Sudden cardiac arrest (SCA) can strike individuals of any age at any time. In fact, SCA is one of the leading causes of death, resulting in more than 250,000 deaths/year in the United States. That's one every two minutes. Even a seemingly healthy person can suffer a cardiac arrest without warning. According to the American Heart Association, as many as 50% of SCA victims have no prior indication of heart disease. Their first symptom is cardiac arrest!
SCA causes death due to an abrupt loss of heart function. When SCA occurs, most victims have an abnormal heart rhythm called ventricular fibrillation (VF). When the heart is in this state, it cannot beat in a coordinated effort and blood does not circulate.

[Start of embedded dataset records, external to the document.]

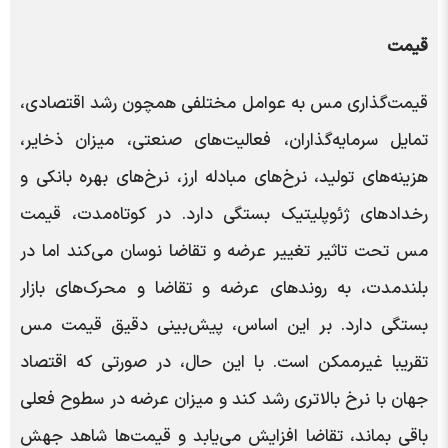
قیمت
قیمت‌گذاری مس به عوامل مختلفی همچون رشد اقتصادی،
تمایل سرمایه‌گذاران، فعالیت‌های صنعتی، میزان ذخایر،
هزینه‌های تولید، نرخ‌های مبادله ارز، نرخ‌های بهره بانکی و
رخدادهای ژئوپلیتیک بستگی دارد. در کوتاه‌مدت، قیمت
مس تحت تاثیر تغییر عرضه و تقاضا نوسان می‌کند اما در
بلندمدت، به روندهای عرضه و تقاضا و محرک‌های بازار
بستگی دارد. بر این اساس، پیش‌بینی دقیق قیمت مس
تقریبا غیرممکن است. با این حال، در صورتی که اقتصاد
جهان با نرخ بالاتری رشد کند و میزان عرضه در سطوح فعلی
باقی بماند، تقاضا افزایش می‌یابد و قیمت‌ها شاهد جهش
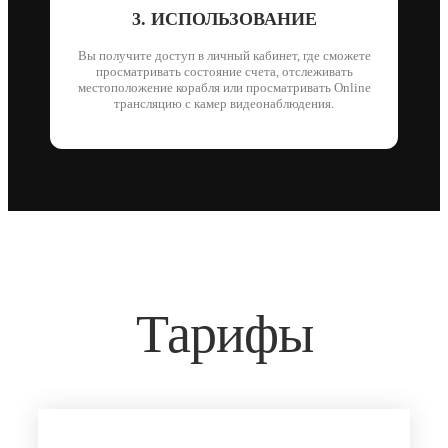
3. ИСПОЛЬЗОВАНИЕ
Вы получите доступ в личный кабинет, где сможете
просматривать состояние счета, отслеживать
местоположение корабля или просматривать Online
трансляцию с камер видеонаблюдения.
Тарифы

Ventricular fibrillation is a treatable rhythm. The cure is immediate treatment with a defibrillator, a device that shocks the heart out of the fatal rhythm and allows normal function to resume. The success of the treatment is highly time-dependent, as the chance of survival for victims of SCA declines by 10% for each minute that passes without defibrillation. Thus, if an individual suffers SCA and does not receive defibrillation within 10 minutes, the probability of survival is almost zero.
Currently, 5 to 7% of SCA victims survive nationwide. Research has shown that four actions can increase the chance of survival. These actions are known as the Chain of Survival. The four links in the chain are: Early Access, Early CPR, Early Defibrillation and Early Advanced Care. The Wake County EMS System, in cooperation with the American Heart Association, local hospitals, and individuals from the community, are working to strengthen all four links in the chain of survival.